— Reading text —
◆ ◆ ◆ ◆ ◆
# Splash Biography

## DYLAN HENDRICKSON, ESP Teacher

Major: MIT

College/Employer: Not available.

Not Available.

## Past Classes

(Clicking a class title will bring you to the course's section of the corresponding course catalog)

M844: Building numbers from scratch in Rainstorm Summer 2021 (Aug. 14 - 15, 2021)
Imagine you meet aliens with a different system of math, which doesn't use numbers or arithmetic in the ways we're used to. How could you explain numbers arithmetic to them? How would you convince them of basic properties like x+y=y+x? In this class, we'll see one way to do this. Starting without any concept of numbers, we'll see how to successively build natural numbers, integers, rational numbers, and real numbers. For each type of number, we'll define addition and multiplication, and see how to prove some of the familiar properties they have.

M847: Winning with Quantum Entanglement in Rainstorm Summer 2021 (Aug. 14 - 15, 2021)
Alice and Bob are far apart and unable to communicate with each other. Cory sends bit $$x$$ to Alice and bit $$y$$ to Bob, and each of them will send a bit back. If both $$x$$ and $$y$$ are 1, Alice and Bob want to send different numbers back to Cory; otherwise, they want to send the same number. How well can they do this? It turns out that having quantum entanglement helps! In this class, we'll learn what quantum entanglement is and how it can be used to do better than you can classically in games like this. We'll talk about using entanglement for communication and possibly applications in quantum computing.
◆ ◆ ◆ ◆ ◆
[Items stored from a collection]
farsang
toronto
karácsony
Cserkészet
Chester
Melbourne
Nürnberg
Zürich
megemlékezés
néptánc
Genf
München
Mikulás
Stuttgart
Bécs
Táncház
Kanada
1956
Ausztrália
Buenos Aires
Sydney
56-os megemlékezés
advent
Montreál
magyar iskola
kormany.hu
◆ ◆ ◆ ◆ ◆
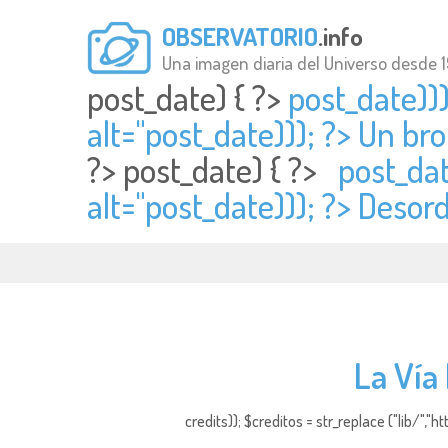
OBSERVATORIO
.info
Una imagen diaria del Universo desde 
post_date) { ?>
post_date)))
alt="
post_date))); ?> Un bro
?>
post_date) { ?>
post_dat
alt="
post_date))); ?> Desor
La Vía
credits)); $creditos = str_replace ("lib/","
◆ ◆ ◆ ◆ ◆
— Work task 1 —
Please repeat the part of the Splash biography starting with "## Past Classes" and going on through "Entanglement in Rainstorm Summer 2021 (Aug. 14 - 15, 2021)".
— Work task 2 —
Answer these questions using the Splash biography.
(a) What is the class number of the course on building numbers from scratch?
(b) Who sends a bit to Alice and a bit to Bob?
(c) What dates are given for Rainstorm Summer 2021?
— Work task 3 —
Write the next part of the Splash biography, picking up after its final sentence.
You won't need the records for any of this.

— Result 1 —
## Past Classes

(Clicking a class title will bring you to the course's section of the corresponding course catalog)

M844: Building numbers from scratch in Rainstorm Summer 2021 (Aug. 14 - 15, 2021)
Imagine you meet aliens with a different system of math, which doesn't use numbers or arithmetic in the ways we're used to. How could you explain numbers arithmetic to them? How would you convince them of basic properties like x+y=y+x? In this class, we'll see one way to do this. Starting without any concept of numbers, we'll see how to successively build natural numbers, integers, rational numbers, and real numbers. For each type of number, we'll define addition and multiplication, and see how to prove some of the familiar properties they have.

M847: Winning with Quantum Entanglement in Rainstorm Summer 2021 (Aug. 14 - 15, 2021)

— Result 2 —
(a) M844
(b) Cory
(c) Aug. 14 - 15, 2021

— Result 3 —
M513: Ramsey Theory in Rainstorm Fall 2020 (Dec. 05 - 06, 2020)
How many people do you need to put in a room to make sure four of them are either all friends or all strangers? Why does anyone care about huge numbers like Graham's number of TREE(3) come from? Ramsey theory asks how big a random object has to be for it to necessarily contain some structure.

M514: Cellular Automata in Rainstorm Fall 2020 (Dec. 05 - 06, 2020)
A cellular automaton is a grid of cells that changes according to simple rules, but can have complicated behavior. The most famous one is Conway's Game of Life. We'll discuss 1- and 2- dimensional automata, look at cool patterns they can produce, and see just how powerful they can be.

M418: Ramsey Theory in Rainstorm Spring 2020 (May. 30 - 31, 2020)
How many people do you need to put in a room to make sure four of them are either all friends or all strangers? Why does anyone care about huge numbers like Graham's number of TREE(3) come from? Ramsey theory asks how big a random object has to be for it to necessarily contain some structure.